Don't look now, but if you work for a retail establishment, it's just about time to start putting out the Halloween stuff. Yeah, all that summer shit? Throw it in the bin. Spooky ghost time. Vampire time. Enormous Frankenstein's Monster action up in this house. If we put these highly desirable fall products out too late, we'll ram right into Christmas, and then there will be no saving the year.
Lots of folks around me complain bitterly that retail establishments are too quick to change their seasonal promos. I say: don't blame me. This is the fault of the ancient Gregorians, who put Halloween and Christmas too closely together when they invented the calendar. They knew exactly what they were getting into, and it is only fate that it is our age that the inevitable collapse has occurred to.
In a normal, healthy retail environment, these two holidays put too closely together wouldn't matter: families would still spend through the summer on hot girl summer, the fall in hot girl autumn, the winter in somewhat colder girl winter, and finally re-up for hot girl spring. Cash throughout the whole year pouring into your coffers, paying for deluxe mall real estate and maybe a BMW or two for the regional manager. Unfortunately, shit's fucked right now, in case you haven't noticed, and now the only two things that can get a wallet opened are spooky skeletons and big ol' trees with blinking lights on 'em.

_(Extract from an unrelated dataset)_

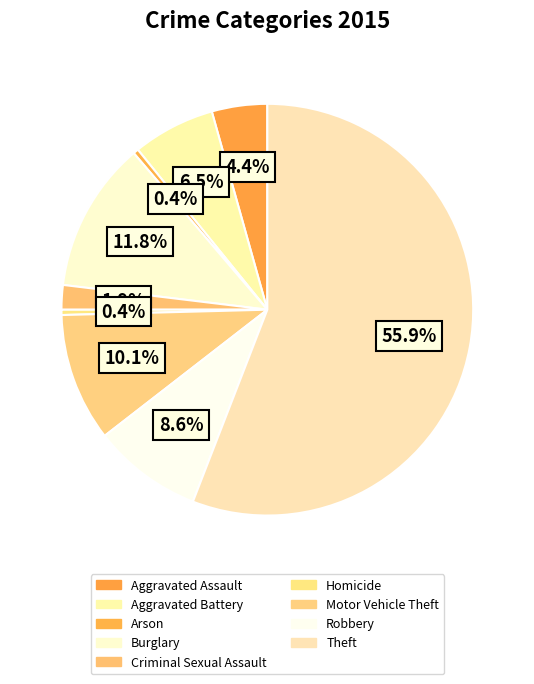

How many segments does this pie chart have?

9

Scientists have proposed uniting the two events in a kind of Big Bang of capitalism. Not all, of course: a lot of scientists just like to say "no" all the time, and make up some shit about supercomputer simulations demonstrating the violent implosion of our entire society. Eventually, politicians will learn to ignore them, just as they have every other kind of scientist, and we'll be hip deep in Hallochristaween celebrations the whole damn year round. At least it will be fewer trips to the seasonal stocking shelf in the warehouse.